The Brock Talk

Friday, October 7, 2011

Despite Breeders' Cup Riches, Champagne Thoughts Are Still Of Roses

Last Saturday, Belmont Park presented their prestigious Super Saturday which is also annually billed as the big East coast preview to the Breeders’ Cup World Championships – this year to be held at Churchill Downs in Kentucky on Nov. 5-6. Stars

Uncle Mo (photo right), Havre De Grace, Stacelita and Cape Blanco all put in memorable victories as odds-on favorites and Jockey Club Gold Cup (gr. 1) winner Flat Out won as the ever so slight second choice at 7-to-5 odds. And now all are headed for the $5 million Breeders’ Cup Classic, except Stacelita; ($1 million Breeders’ Cup Filly and Mare Turf [gr. 1]); and Cape Blanco, who has been retired.

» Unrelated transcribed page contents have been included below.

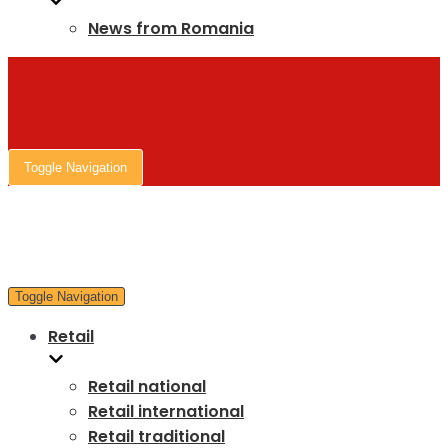
News from Romania
Toggle Navigation
Toggle Navigation
Retail
Retail national
Retail international
Retail traditional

While Saturday’s Champagne Stakes (gr. 1) is similar to those races in that it is a preview to the Breeders' Cup, (more specifically the Grey Goose Breeders’ Cup Juvenile (gr. 1) for these colts), the Champagne has that extra little kick. It is the same extra quality that makes the Breeders’ Cup Juvenile or Keeneland’s Dixiana Breeders’ Futurity as captivating as they are. These races are our eyes into the future. Even with the inception of the Breeders’ Cup in 1984, the Champagne continues to have that special connection to the Kentucky Derby Presented by Yum! Brands (gr. 1).

First run in 1938, the Breeders’ Futurity is older and quickly had an impact on the Kentucky Derby run seven months later; Johnstown and Whirlaway, the first and third winners of the Breeders’ Futurity, went on to win the 1939 and 1941 Kentucky Derbies respectively. The first Champagne was run in 1946 and Capot became the first Champagne winner to run in the Derby, finishing second to Ponder in the ’49 Run For The Roses. However, Capot would come back and win both the Preakness and Belmont and be one of only a handful of 2-year-olds to be named Horse of the Year.

It would be 1953 before another Champagne winner made it to the Derby, but Fisherman and Flying Fury the year after, would both be also rans in Kentucky. The 1962 Champagne winner Never Bend, came close, finishing second to Chateaugay in the ’63 Derby that also had Candy Spots finishing third and No Robbery fifth. The next year, Champagne champion Roman Brother was fourth to Northern Dancer’s ’64 Derby.

But it would not be until the wild 1970s, that the Champagne Stakes really began to become a bit of Derby crystal ball.

In 1972, Riva Ridge completed the Champagne-Derby double and before the decade was out, Foolish Pleasure (’75), Seattle Slew (’77) (left), and Spectacular Bid (’79) had all done the same. In the 1978 Derby Alydar came up a length and-a-half short from joining the clug and defeating Affirmed. Champagne winners Forty Niner and Easy Goer finished second in consecutive Derbies in 1987-’88; but Sea Hero was able to hit both winners’ circles in the ’92 Champagne and ’93 Derby. Two years later Timber Country became the last to win both races.

Last year, Uncle Mo won the Champagne and was the favorite to win the Kentucky Derby for much of the winter. Then a liver ailment was discovered after his first loss in the Wood Memorial (gr. 1), and he missed the Triple Crown.

It is a difficult double to hit, the Champagne-Kentucky double. And the seven months between the two races are a long seven months indeed. Expecting Saturday’s winner to repeat in the Derby is too much. I think we all admit to that. And of course, we have that $1 million Juvenile in three weeks at Churchill to compel us for now. And it is not for us to question the first what surely must be the first thoughts of the winning owner, trainer and jockey tomorrow. They’ll be thinking Kentucky Derby. And so will most of us for that matter.